We expect additions to builtins to be particularly common, and to have lots of interest from the community.

However, the process of adding new builtins is not totally straightforward, due in particular to the need to find a good implementation and to cost it. Surfacing these difficulties quickly is a key goal of this process.

Finally, builtins are a comparatively structured extension point for the language. In comparison, proposals for changes to Plutus Core itself are likely to be much more heterogeneous.

Why are we reluctant to release new ledger language?

Ledger languages incur a large maintenance cost. Each one must continue to work, perfectly, in perpetuity. Furthermore, they may need their own, independent set of cost model protocol parameters, etc.

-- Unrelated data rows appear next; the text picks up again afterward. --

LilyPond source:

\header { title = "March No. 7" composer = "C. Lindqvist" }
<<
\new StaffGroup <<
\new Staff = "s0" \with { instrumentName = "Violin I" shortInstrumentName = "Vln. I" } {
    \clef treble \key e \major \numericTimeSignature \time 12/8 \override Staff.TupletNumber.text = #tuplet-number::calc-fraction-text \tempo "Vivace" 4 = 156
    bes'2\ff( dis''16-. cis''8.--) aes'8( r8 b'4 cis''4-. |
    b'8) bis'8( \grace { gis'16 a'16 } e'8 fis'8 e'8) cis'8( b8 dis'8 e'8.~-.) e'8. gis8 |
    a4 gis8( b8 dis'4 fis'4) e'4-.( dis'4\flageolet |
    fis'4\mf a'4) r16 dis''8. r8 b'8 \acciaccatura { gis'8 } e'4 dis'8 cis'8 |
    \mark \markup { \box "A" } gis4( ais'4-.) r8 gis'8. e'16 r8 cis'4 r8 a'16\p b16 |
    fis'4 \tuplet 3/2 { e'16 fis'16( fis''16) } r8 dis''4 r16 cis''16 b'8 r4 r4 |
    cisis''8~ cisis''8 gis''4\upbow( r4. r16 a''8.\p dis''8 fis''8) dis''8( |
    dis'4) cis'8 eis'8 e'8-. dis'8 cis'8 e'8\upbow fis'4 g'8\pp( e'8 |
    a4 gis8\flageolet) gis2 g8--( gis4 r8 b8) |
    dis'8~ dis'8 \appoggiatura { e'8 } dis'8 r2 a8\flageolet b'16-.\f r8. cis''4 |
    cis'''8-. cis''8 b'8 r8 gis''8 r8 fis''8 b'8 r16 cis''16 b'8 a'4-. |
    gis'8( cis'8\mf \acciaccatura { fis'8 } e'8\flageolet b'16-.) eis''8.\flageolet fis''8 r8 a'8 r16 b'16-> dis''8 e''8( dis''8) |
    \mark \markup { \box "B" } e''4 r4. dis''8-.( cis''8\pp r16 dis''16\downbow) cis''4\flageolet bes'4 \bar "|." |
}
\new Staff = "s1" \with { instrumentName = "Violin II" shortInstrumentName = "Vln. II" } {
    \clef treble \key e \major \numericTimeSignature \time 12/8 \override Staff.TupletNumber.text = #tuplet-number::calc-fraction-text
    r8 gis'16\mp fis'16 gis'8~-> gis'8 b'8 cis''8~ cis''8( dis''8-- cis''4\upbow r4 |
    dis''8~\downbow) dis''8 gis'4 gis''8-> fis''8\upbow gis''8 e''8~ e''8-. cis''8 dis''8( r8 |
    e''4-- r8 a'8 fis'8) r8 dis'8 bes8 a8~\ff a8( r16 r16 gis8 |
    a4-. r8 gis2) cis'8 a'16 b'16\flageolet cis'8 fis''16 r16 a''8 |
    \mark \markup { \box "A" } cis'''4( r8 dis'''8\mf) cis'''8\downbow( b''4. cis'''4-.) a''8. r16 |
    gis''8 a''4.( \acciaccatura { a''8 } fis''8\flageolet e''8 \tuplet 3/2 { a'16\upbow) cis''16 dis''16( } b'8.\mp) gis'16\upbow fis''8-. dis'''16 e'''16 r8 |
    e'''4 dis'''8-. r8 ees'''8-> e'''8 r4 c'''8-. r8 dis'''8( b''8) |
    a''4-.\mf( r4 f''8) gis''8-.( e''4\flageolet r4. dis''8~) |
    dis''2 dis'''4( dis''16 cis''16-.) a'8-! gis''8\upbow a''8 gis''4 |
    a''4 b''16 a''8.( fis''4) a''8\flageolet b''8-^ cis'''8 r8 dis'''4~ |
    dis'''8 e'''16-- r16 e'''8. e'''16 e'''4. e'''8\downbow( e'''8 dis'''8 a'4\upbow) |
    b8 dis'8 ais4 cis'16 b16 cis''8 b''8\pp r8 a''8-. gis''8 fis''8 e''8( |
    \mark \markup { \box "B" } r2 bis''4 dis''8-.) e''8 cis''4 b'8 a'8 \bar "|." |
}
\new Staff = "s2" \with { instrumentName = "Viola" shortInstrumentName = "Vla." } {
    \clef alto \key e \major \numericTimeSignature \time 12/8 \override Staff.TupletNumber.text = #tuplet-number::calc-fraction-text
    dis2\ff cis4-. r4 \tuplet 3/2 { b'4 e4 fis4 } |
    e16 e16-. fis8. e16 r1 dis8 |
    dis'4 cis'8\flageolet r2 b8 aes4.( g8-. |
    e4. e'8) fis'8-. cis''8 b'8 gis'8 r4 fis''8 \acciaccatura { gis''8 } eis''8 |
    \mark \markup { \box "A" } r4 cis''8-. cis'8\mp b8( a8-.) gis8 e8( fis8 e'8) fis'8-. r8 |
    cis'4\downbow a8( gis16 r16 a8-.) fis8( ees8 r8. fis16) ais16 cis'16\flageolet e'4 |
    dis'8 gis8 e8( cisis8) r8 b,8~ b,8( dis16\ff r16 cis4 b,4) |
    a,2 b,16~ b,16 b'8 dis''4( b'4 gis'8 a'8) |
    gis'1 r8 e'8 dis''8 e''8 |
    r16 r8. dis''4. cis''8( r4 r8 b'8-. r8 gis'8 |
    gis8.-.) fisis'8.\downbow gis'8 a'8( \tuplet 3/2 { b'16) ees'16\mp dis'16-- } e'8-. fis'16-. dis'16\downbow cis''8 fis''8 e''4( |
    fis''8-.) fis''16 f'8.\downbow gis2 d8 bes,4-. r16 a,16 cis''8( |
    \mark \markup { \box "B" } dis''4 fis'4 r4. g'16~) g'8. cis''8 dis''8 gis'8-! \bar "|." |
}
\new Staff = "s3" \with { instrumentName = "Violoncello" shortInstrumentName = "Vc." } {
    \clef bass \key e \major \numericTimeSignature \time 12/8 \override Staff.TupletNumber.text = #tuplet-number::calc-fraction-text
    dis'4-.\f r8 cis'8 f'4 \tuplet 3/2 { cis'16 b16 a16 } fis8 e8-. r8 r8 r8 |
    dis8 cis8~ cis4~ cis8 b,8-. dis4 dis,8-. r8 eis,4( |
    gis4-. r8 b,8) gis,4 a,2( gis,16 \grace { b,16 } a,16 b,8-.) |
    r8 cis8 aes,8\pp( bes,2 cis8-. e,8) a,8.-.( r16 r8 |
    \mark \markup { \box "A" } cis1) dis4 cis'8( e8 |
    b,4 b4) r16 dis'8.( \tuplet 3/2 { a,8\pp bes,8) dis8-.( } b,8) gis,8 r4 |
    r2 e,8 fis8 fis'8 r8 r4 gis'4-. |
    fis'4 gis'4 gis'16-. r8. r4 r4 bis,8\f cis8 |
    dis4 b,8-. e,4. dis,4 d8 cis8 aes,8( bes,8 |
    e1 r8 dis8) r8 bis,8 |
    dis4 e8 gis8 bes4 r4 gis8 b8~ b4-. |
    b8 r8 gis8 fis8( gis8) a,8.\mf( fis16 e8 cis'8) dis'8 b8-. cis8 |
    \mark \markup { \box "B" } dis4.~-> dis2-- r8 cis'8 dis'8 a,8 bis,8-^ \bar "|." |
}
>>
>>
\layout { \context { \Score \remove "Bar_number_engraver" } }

So it is very desirable to keep the number of ledger languages down. The simplest way to do this is to batch changes, and only release a new ledger language occasionally.

Path to Active

Acceptance Criteria

This CIP requires the acceptance of the Plutus team, which it has in virtue of its authorship.

Implementation Plan

No implementation is required.

This CIP is licensed under CC-BY-4.0.


  1. See "Are backwards-compatible binary format changes really safe?".

  2. The Plutus Core family of ledger languages are sometimes referred to as the Plutus Core ledger language versions, and named as such ("PlutusV1", "PlutusV2" etc.) although they actually entirely distinct languages from the perspective of the ledger. In this document we will use the more precise language and refer to them just as distinct ledger languages.

  3. The binary format change is backwards compatible unless it breaches the limit of how many builtin functions or types can be encoded, in which case that must be changed, forcing a new LL.

  4. See "Why do performance changes require extra steps?".

  5. See "Why do performance changes require extra steps?".